Here is where the Ruby/Rack process was hung:

#0  0xb7787424 in __kernel_vsyscall ()
#1  0xb768ef4b in waitpid () from /lib/i686/cmov/libpthread.so.0
#2  0xb592ba87 in FlintLock::release (this=0x939e6c8) at backends/flint_lock.cc:271
#3  0xb596b505 in ChertDatabase::close (this=0x939dee8) at backends/chert/chert_database.cc:494
#4  0xb58f6098 in Xapian::Database::close (this=0x90663e8) at api/omdatabase.cc:118
#5  0xb5ab31c5 in _wrap_Database_close (argc=0, argv=0x0, self=3041254400) at xapian_wrap.cc:19470
#6  0xb76c6b38 in ?? () from /usr/lib/libruby1.8.so.1.8
#7  0xb76d1cb8 in ?? () from /usr/lib/libruby1.8.so.1.8

It was during FlintLock::release that the process was hung up.

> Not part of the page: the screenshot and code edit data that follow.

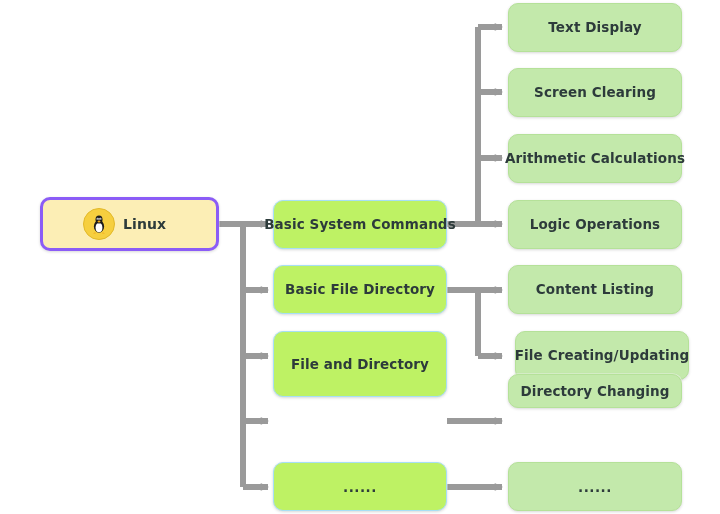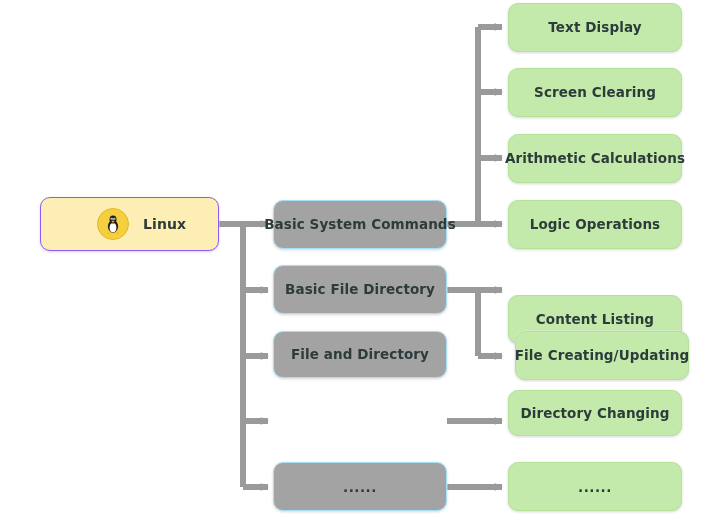--- a/index.html
+++ b/index.html
@@ -40,10 +40,10 @@
   }
   .node-root {
     background: #fceeb5;
-    border: 1px solid #8b5cf6;
+    border: 3px solid #8b5cf6;
     justify-content: flex-start;
-    padding-left: 56px;
-    gap: 14px;
+    padding-left: 40px;
+    gap: 8px;
   }
   .node-blue {
     background: #a3a3a3;

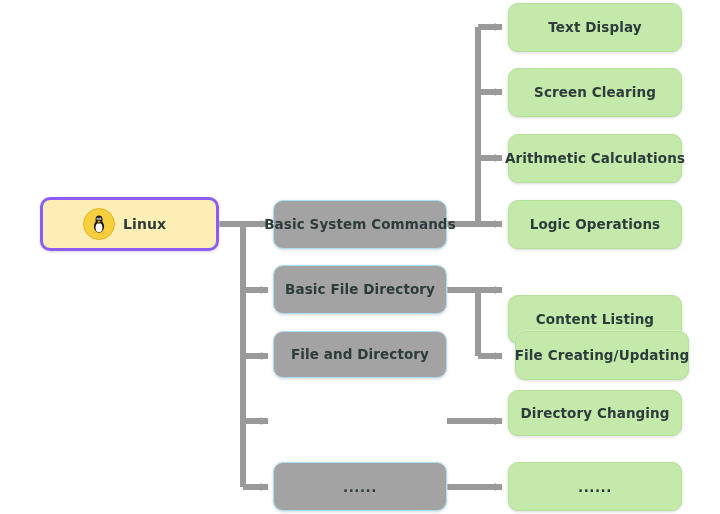--- a/index.html
+++ b/index.html
@@ -46,7 +46,7 @@
     gap: 8px;
   }
   .node-blue {
-    background: #a3a3a3;
+    background: #bef264;
     border: 1px solid #a7dff5;
   }
   .node-green {

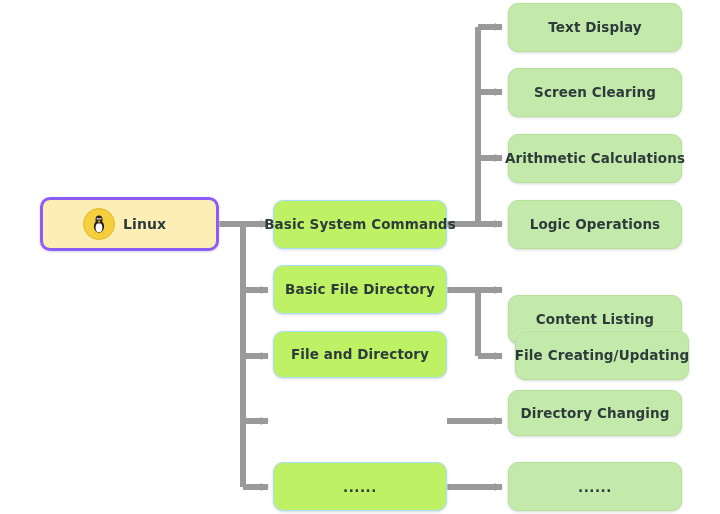--- a/index.html
+++ b/index.html
@@ -162,7 +162,7 @@
   <div class="node node-green" style="left:508px; top:134px; width:174px; height:49px;">
     <span class="node-label">Arithmetic Calculations</span>
   </div>
-  <div class="node node-green" style="left:508px; top:265px; width:174px; height:49px;margin-top:30px;">
+  <div class="node node-green" style="left:508px; top:265px; width:174px; height:49px;">
     <span class="node-label">Content Listing</span>
   </div>
   <div class="node node-green" style="left:508px; top:331px; width:174px; height:49px;margin-left:7px;">

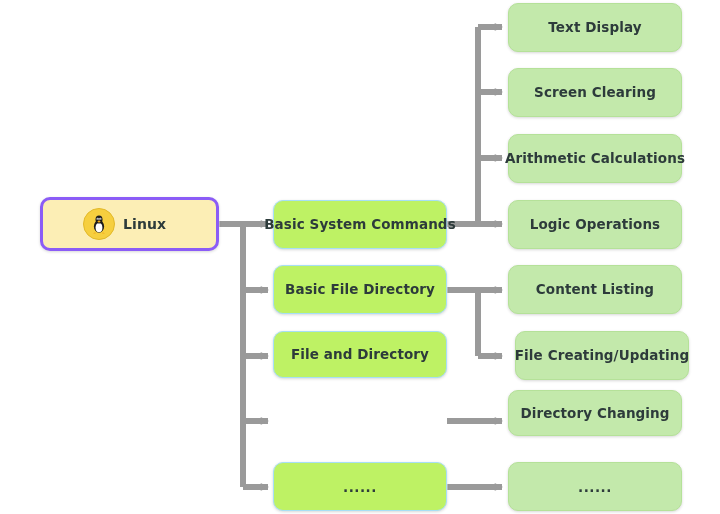--- a/index.html
+++ b/index.html
@@ -143,7 +143,7 @@
   <div class="node node-blue" style="left:273px; top:265px; width:174px; height:49px;">
     <span class="node-label">Basic File Directory</span>
   </div>
-  <div class="node node-blue" style="left:273px; top:331px; width:174px; height:47px;">
+  <div class="node node-blue" style="left:273px; top:331px; width:174px; height:66px;">
     <span class="node-label">File and Directory</span>
   </div>
   <div class="node node-blue" style="left:273px; top:462px; width:174px; height:49px;">

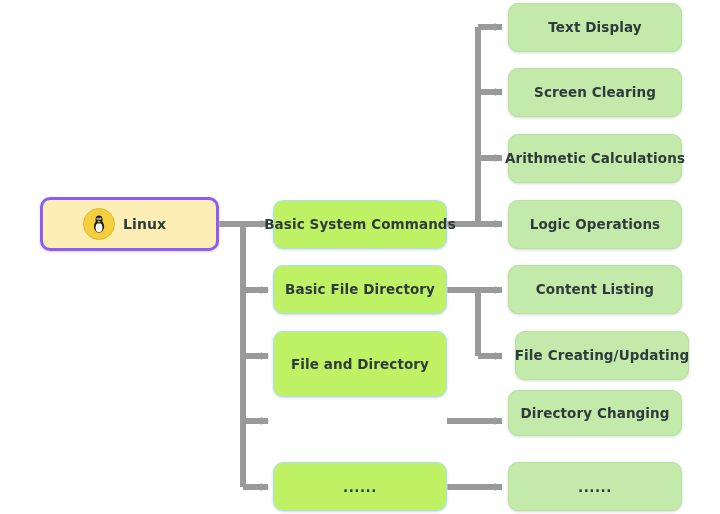--- a/index.html
+++ b/index.html
@@ -168,7 +168,7 @@
   <div class="node node-green" style="left:508px; top:331px; width:174px; height:49px;margin-left:7px;">
     <span class="node-label">File Creating/Updating</span>
   </div>
-  <div class="node node-green" style="left:508px; top:390px; width:174px; height:46px;text-align:center;">
+  <div class="node node-green" style="left:508px; top:374px; width:174px; height:34px;text-align:center;">
     <span class="node-label">Directory Changing</span>
   </div>
   <div class="node node-green" style="left:508px; top:462px; width:174px; height:49px;">

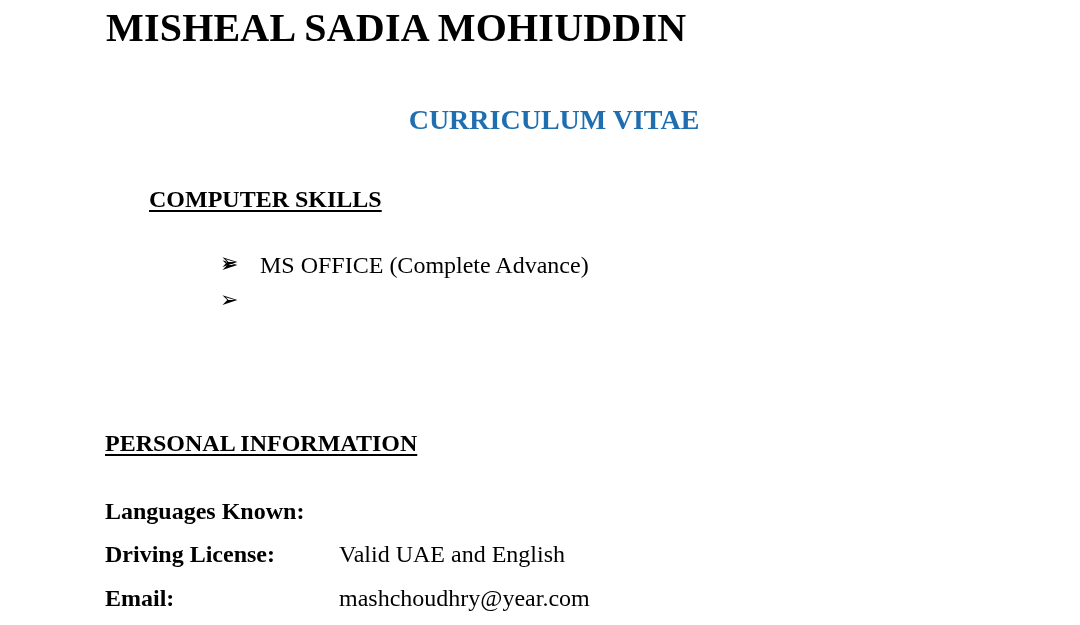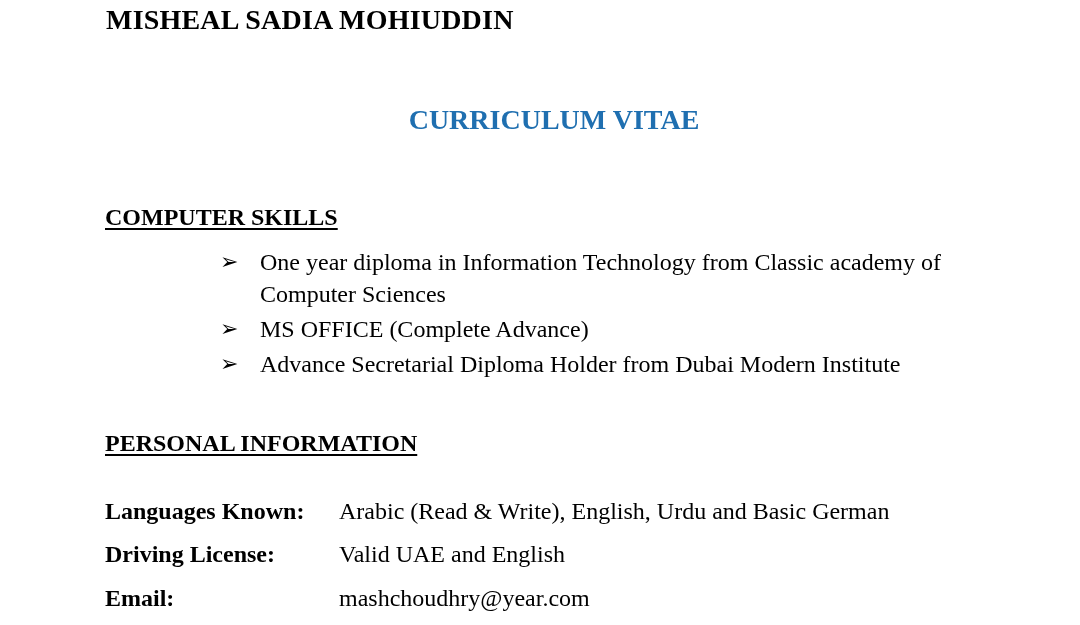--- a/index.html
+++ b/index.html
@@ -9,7 +9,7 @@
   }
   .name {
     position: absolute; left: 106px; top: 4px;
-    font-size: 28px; font-weight: bold; letter-spacing: 0.2px; margin: 0;
+    font-size: 40px; font-weight: bold; letter-spacing: 0.2px; margin: 0;
   }
   .cv-title {
     position: absolute; left: 0; width: 1108px; top: 104px; text-align: center;

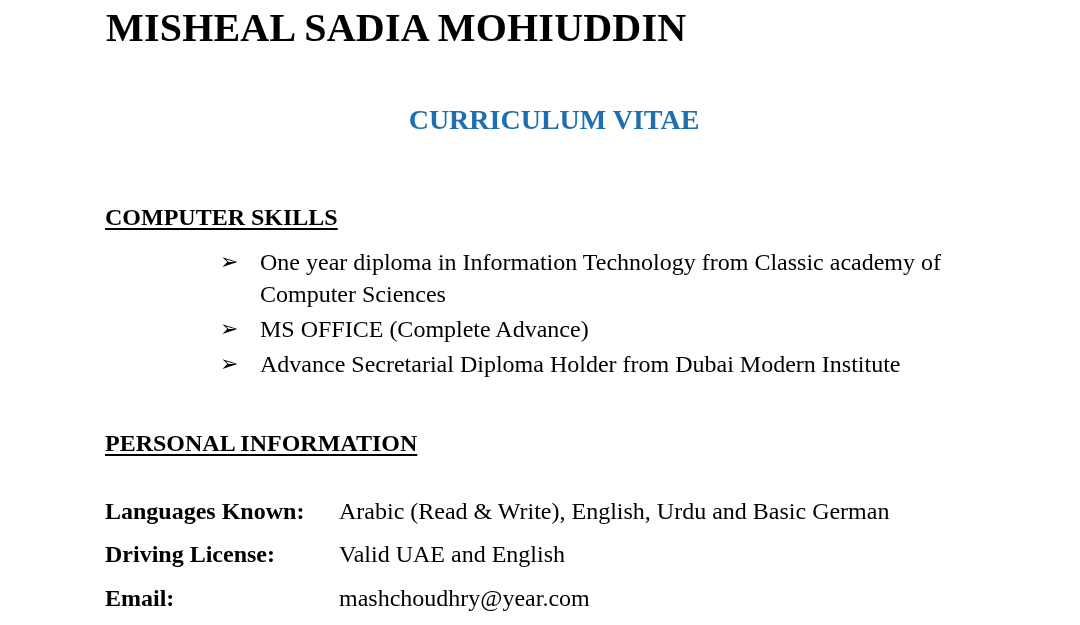--- a/index.html
+++ b/index.html
@@ -33,7 +33,7 @@
 <h1 class="name">MISHEAL SADIA MOHIUDDIN</h1>
 <h2 class="cv-title">CURRICULUM VITAE</h2>
 
-<h3 class="section-heading" style="top:204px;">COMPUTER SKILLS</h3>
+<h3 class="section-heading" style="top:186px;margin-left:44px;">COMPUTER SKILLS</h3>
 
 <ul class="skills">
   <li>

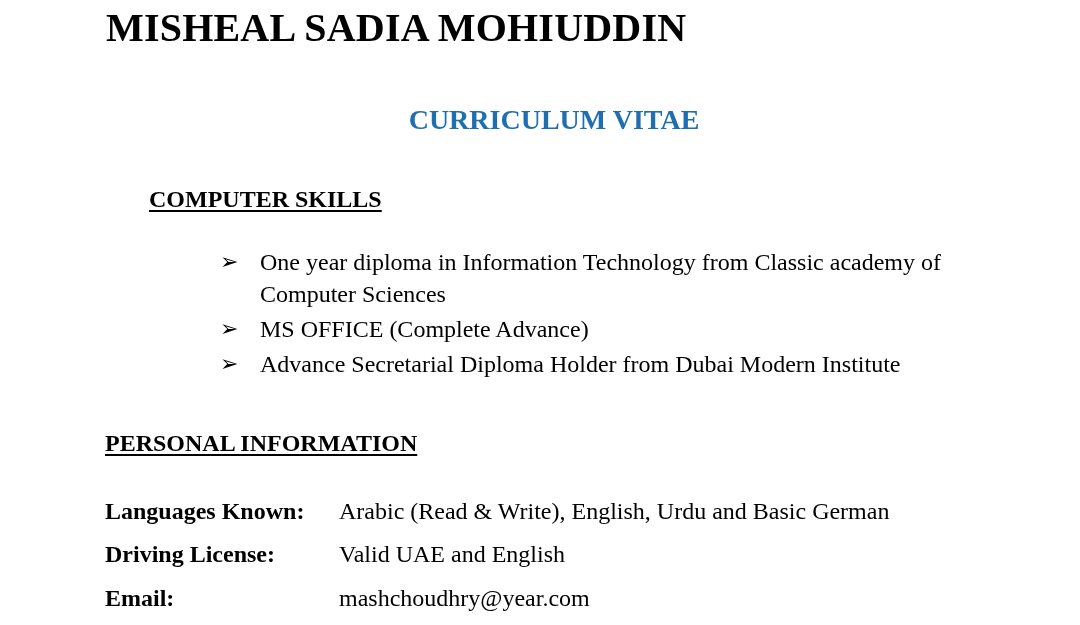--- a/index.html
+++ b/index.html
@@ -38,7 +38,6 @@
 <ul class="skills">
   <li>
     <span class="bullet">➢</span>
-    <span>One year diploma in Information Technology from Classic academy of Computer Sciences</span>
   </li>
   <li>
     <span class="bullet">➢</span>

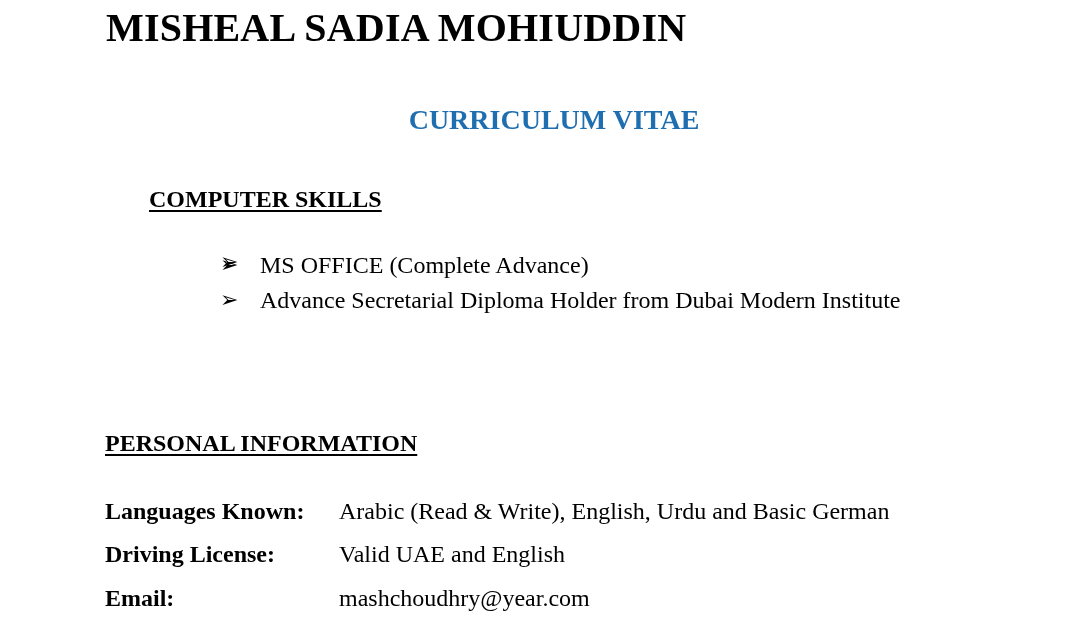--- a/index.html
+++ b/index.html
@@ -45,7 +45,6 @@
   </li>
   <li>
     <span class="bullet">➢</span>
-    <span>Advance Secretarial Diploma Holder from Dubai Modern Institute</span>
   </li>
 </ul>
 

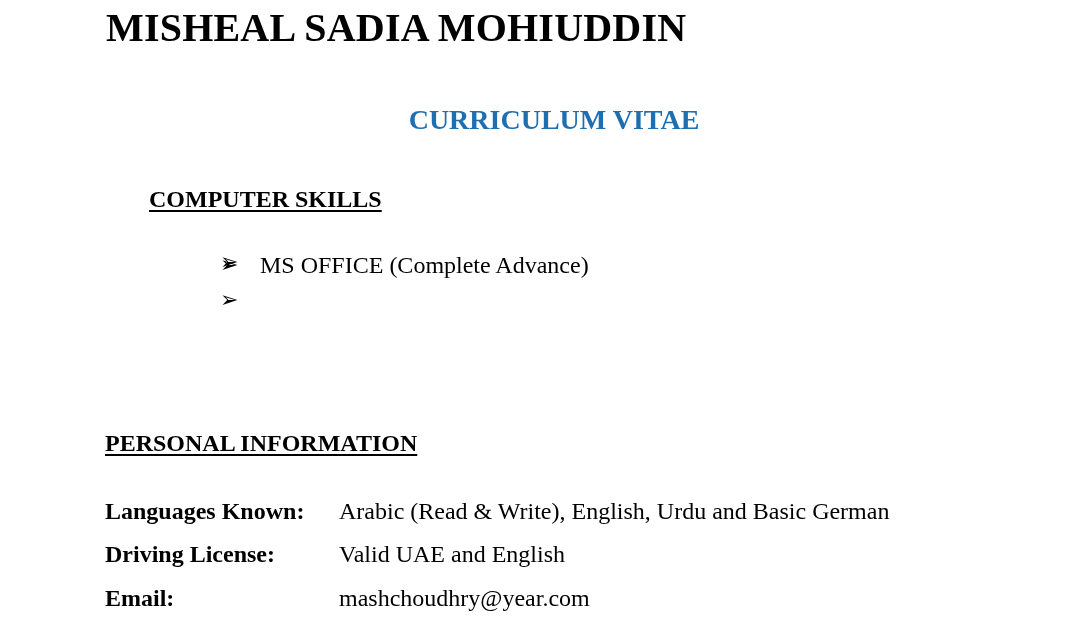--- a/index.html
+++ b/index.html
@@ -52,7 +52,6 @@
 
 <div class="info-row" style="top:498px;">
   <span class="info-label">Languages Known:</span>
-  <span class="info-value">Arabic (Read &amp; Write), English, Urdu and Basic German</span>
 </div>
 <div class="info-row" style="top:541px;">
   <span class="info-label">Driving License:</span>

I attached to the /bin/cat process:

# strace -p 25694
Process 25694 attached - interrupt to quit
read(0, 0x859b000, 32768)               = ? ERESTARTSYS (To be restarted)
--- SIGHUP (Hangup) @ 0 (0) ---
read(0, 
^C <unfinished ...>
Process 25694 detached

I noticed that it was sent SIGHUP, but it didn't quit for some reason. Maybe you need to change this to SIGKILL? I was wondering if you knew what "= ? ERESTARTSYS (To be restarted)" meant?

I'm trying to reproduce the issue with strace on the parent process to find out what happened. The first time I did this the result was confusing, so I am doing it again to see if the result I got was correct or not. I'll send it here as soon as I get some useful log data.

Kind regards,
Samuel

On 8/04/2011, at 2:41 PM, Olly Betts wrote:

> On Fri, Apr 08, 2011 at 02:56:22AM +1200, Samuel Williams wrote:
>> I've been having intermittent issues with the flintlock code - it
>> seems that the function FlintLock::lock is never returning and this is
>> locking up the Ruby process.
> 
> What OS is this on?  That's likely to be highly relevant.
> 
>> At this point, using strace I found that the application process
>> seemed to be stuck in on
>> 00219         ssize_t n = read(fds[0], &ch, 1);
>> 
>> Obviously child process was cat, nothing really interesting about that.
> 
> The child process should send a single character before it execs
> /bin/cat, which is what the parent is waiting to read there.
> 
> If the write() call in the child fails, then the child exits, so
> unless the OS fails to transfer the byte across the pipe, I struggle
> to see how we can end up in this situation.
> 
>> 00172         // Connect pipe to stdin and stdout.
>> 00173         dup2(fds[1], 0);
>> 00174         dup2(fds[1], 1);
>> 
>> Isn't this setting stdin and stdout to the same end of an existing
>> pipe? Does this make sense?
> 
> It's a bidirectional socket, so that's fine.
> 
>> Anyway, I thought I'd mention this because it is a consistent problem.
>> If there is anything you think I should do with strace, gdb, etc on
>> the processes next time it hangs, let me know.
> 
> It would be useful to attach gdb to the parent and child and do a
> backtrace in each (bt) to see exactly where we are.
> 
>> One option to fix the bug without really understanding the real issue
>> would be to use select in the parent thread, rather than read. Then,
>> use a timeout of a few seconds so that if the child doesn't acquire
>> the lock within x seconds, it is as good as failed.
> 
> I'd prefer to understand the issue rather than paper over it.  Locking
> is rather a critical operation to get right!
> 
> Also, it's rather unclear what a suitable threshold is - you can use
> fcntl locking over NFS if you run the lock daemon, so a few seconds to
> get a lock is probably not impossible with a busy NFS server.
> 
> Cheers,
>    Olly